> GIVEN TEXT
+--

The Ineffective Assistance of Counsel - Ground of Appeal
[14] The appellant submits that his trial counsel provided ineffective assistance because he:
did not consult him about the officer’s testimony so he was “unprepared to dispute them;”
did not obtain a video recording from the hotel’s video system as had been discussed and would have been crucial evidence;
did not request a view be taken of the scene by the trial judge;
did not cross-examine the officer to reveal the glaring omissions and contradictions in the officer’s evidence;
did not point out that the officer never checked on the appellant for impairment as “would have been due process if he in fact observed” the erratic driving;
failed to direct the court’s attention to the officer’s “inability to consistently answer the question how [the appellant] specifically took the sharp turn around the blind corner of the building.” At one point he said the appellant swung out to turn and at another he said he did not;
should have pointed out that the blind corner could not have been successfully negotiated at the speed suggested by the officer;
did not adequately point out the inconsistencies in the Crown’s evidence, including that only one officer said the lights and siren were on; and
was not prepared to conduct the trial because he had not met with the appellant for a sufficient period of time and the appellant had not had an opportunity to review the disclosure until after the trial.

+--

> MATERIAL
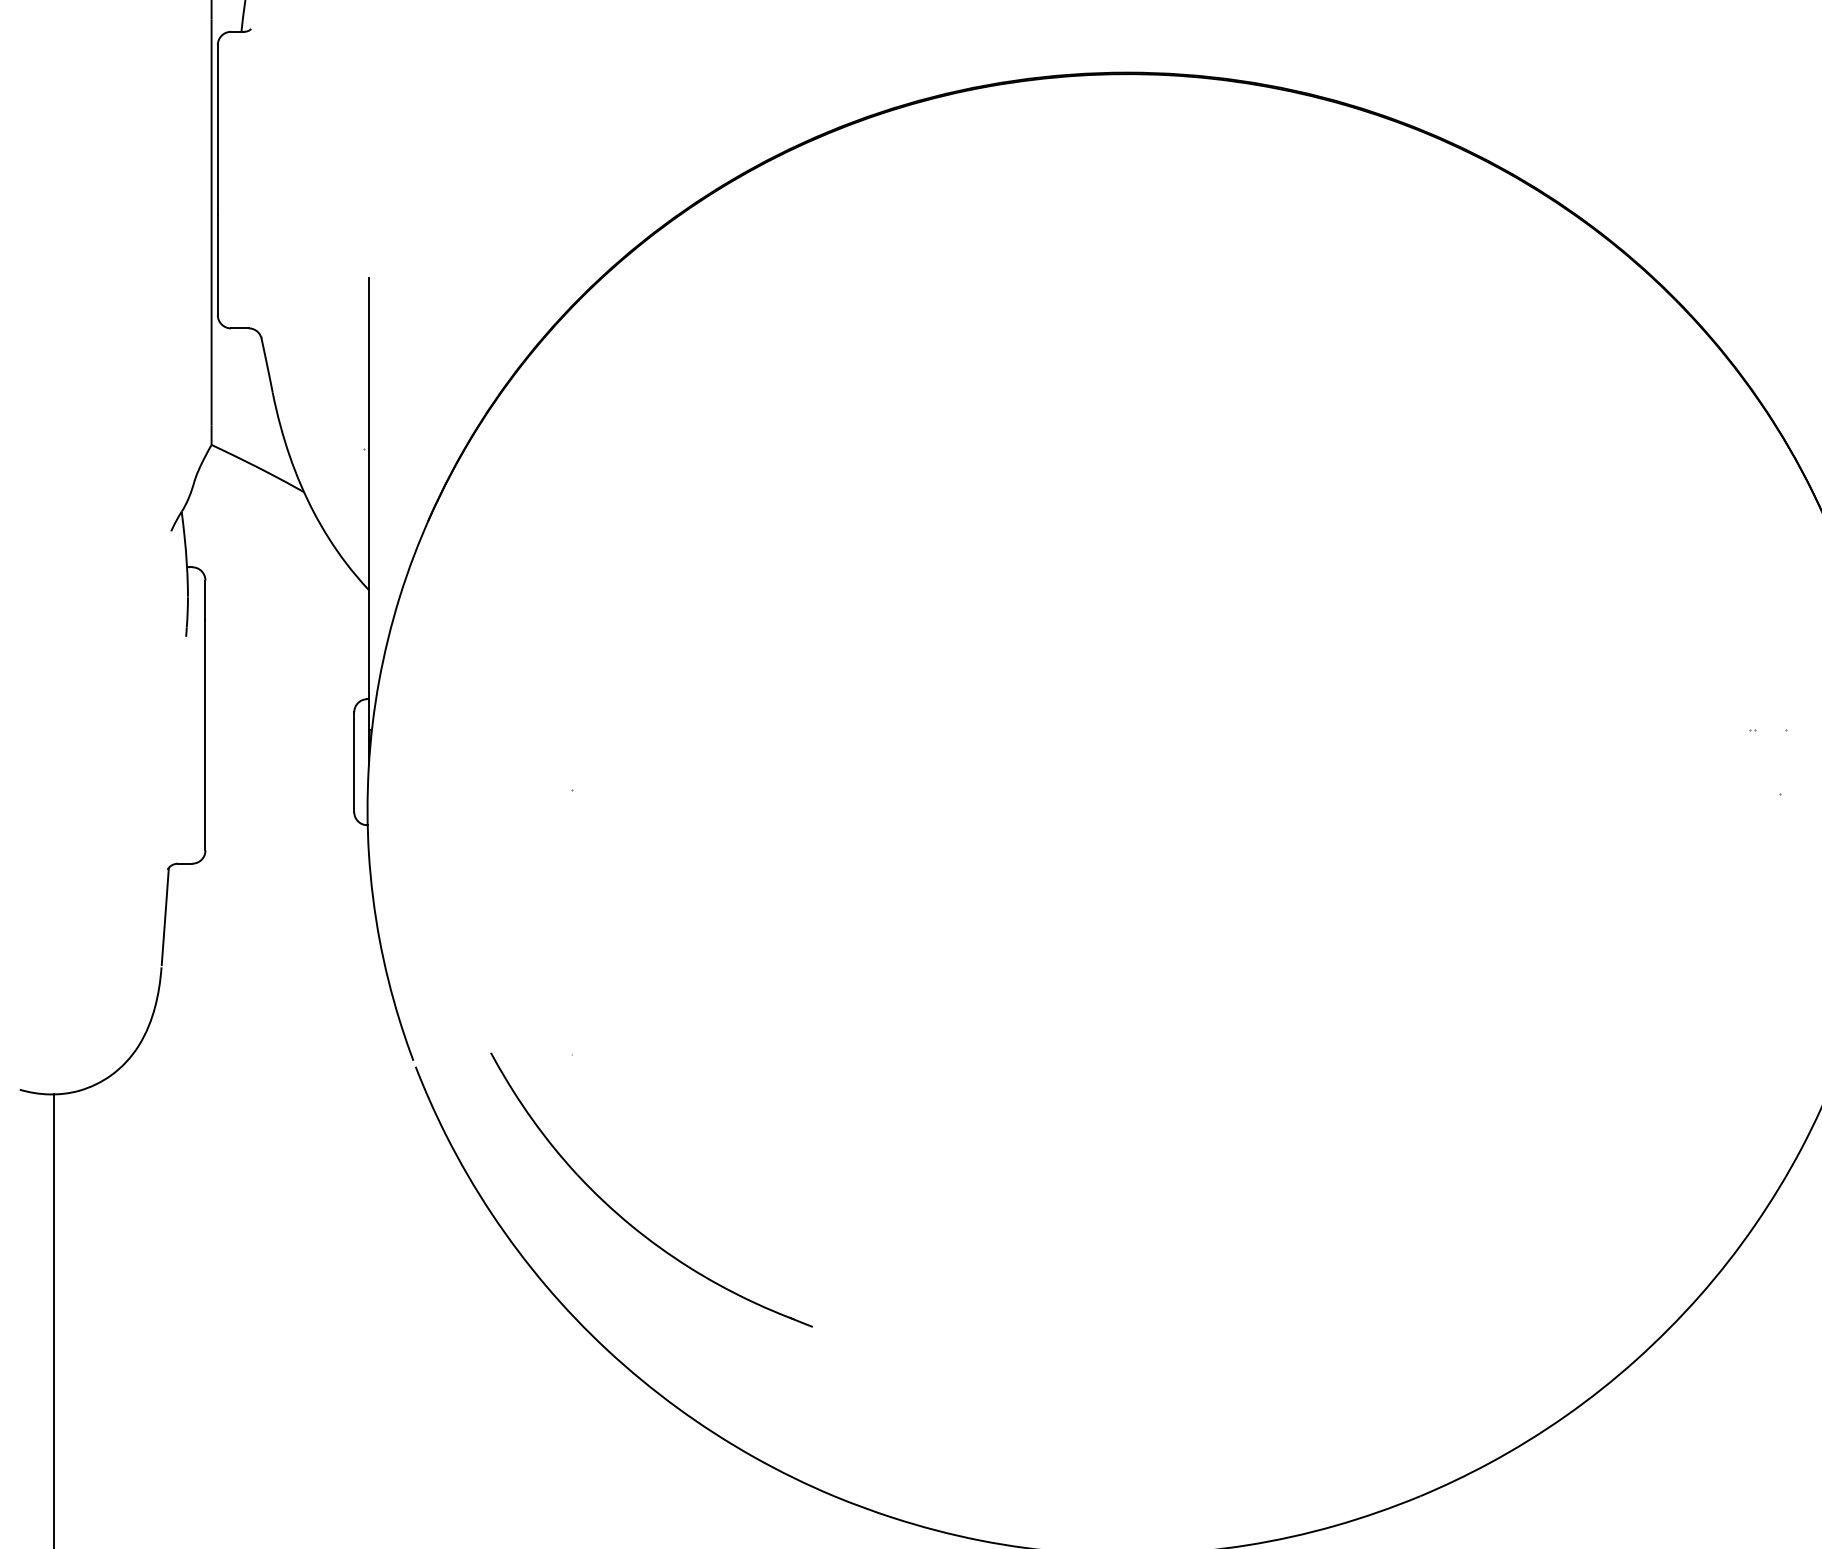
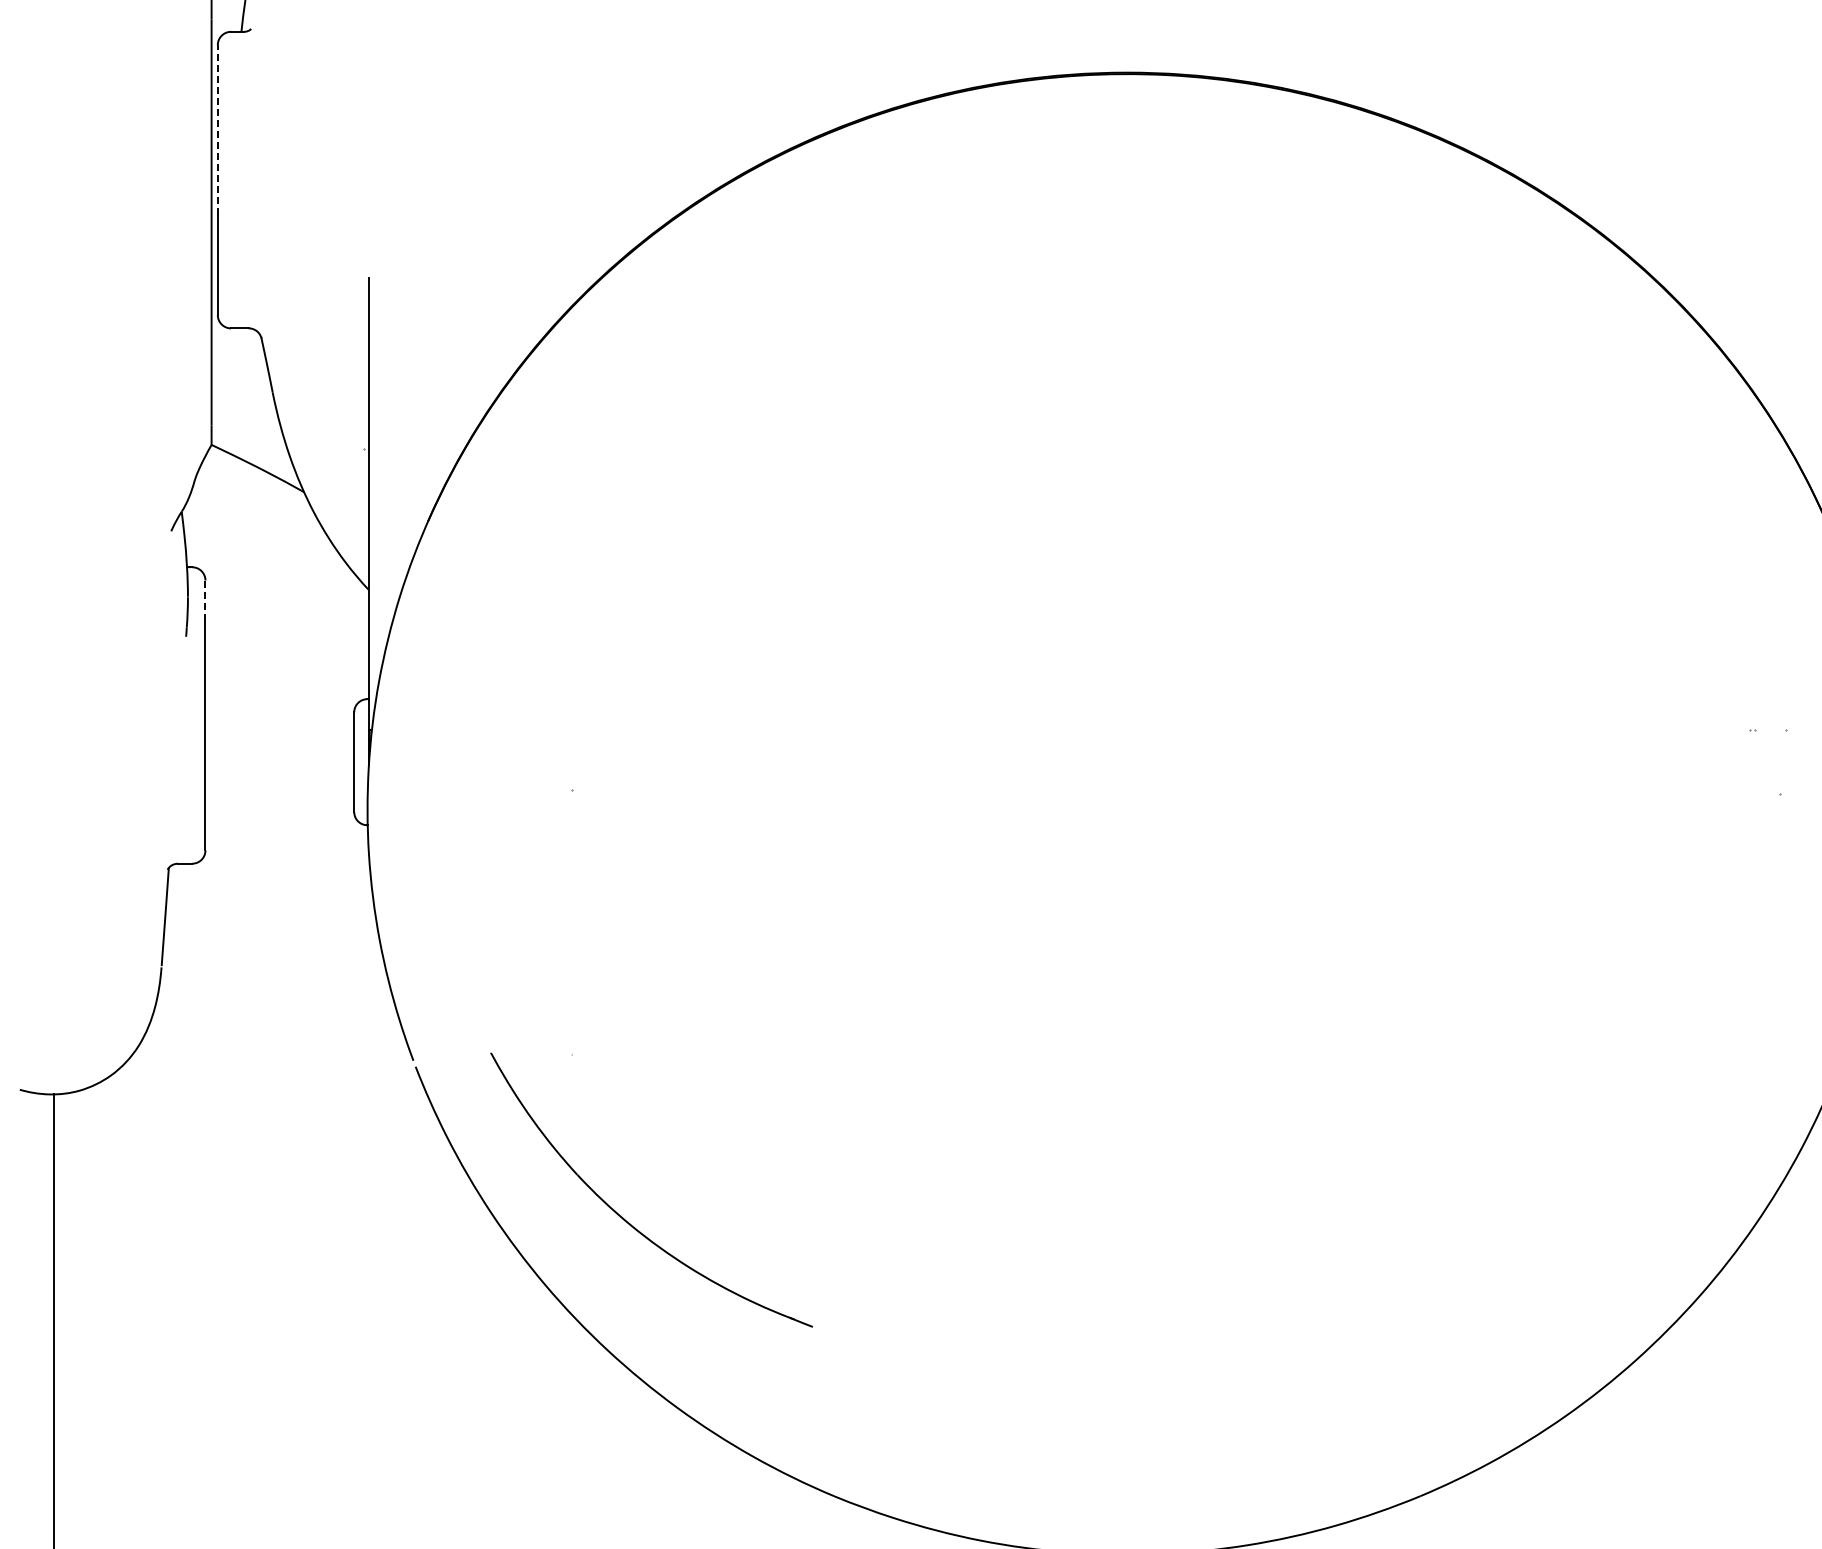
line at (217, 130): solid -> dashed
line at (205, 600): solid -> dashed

+--

Write the next part of the passage on the appellant's ineffective assistance of counsel ground, starting after its final sentence.

[15] The Crown submits the appellant has not met the applicable test to establish he received ineffective assistance and that at least some of his factual allegations are not borne out by the evidence.
The Test for Ineffective Assistance of Counsel
[16] The Supreme Court of Canada examined claims of ineffective assistance in R. v. B.(G.D.), 2000 SCC 22, 2000 1 S.C.R. 520 finding:
26 The approach to an ineffectiveness claim is explained in Strickland v. Washington, 466 U.S. 668 (1984), per O'Connor J. The reasons contain a performance component and a prejudice component. For an appeal to succeed, it must be established, first, that counsel's acts or omissions constituted incompetence and second, that a miscarriage of justice resulted.
27 Incompetence is determined by a reasonableness standard. The analysis proceeds upon a strong presumption that counsel's conduct fell within the wide range of reasonable professional assistance. The onus is on the appellant to establish the acts or omissions of counsel that are alleged not to have been the result of reasonable professional judgment. The wisdom of hindsight has no place in this assessment.
28 Miscarriages of justice may take many forms in this context. In some instances, counsel's performance may have resulted in procedural unfairness. In others, the reliability of the trial's result may have been compromised.
29 In those cases where it is apparent that no prejudice has occurred, it will usually be undesirable for appellate courts to consider the performance component of the analysis. The object of an ineffectiveness claim is not to grade counsel's performance or professional conduct. The latter is left to the profession's self-governing body. If it is appropriate to dispose of an ineffectiveness claim on the ground of no prejudice having occurred, that is the course to follow (Strickland, supra, at p. 697).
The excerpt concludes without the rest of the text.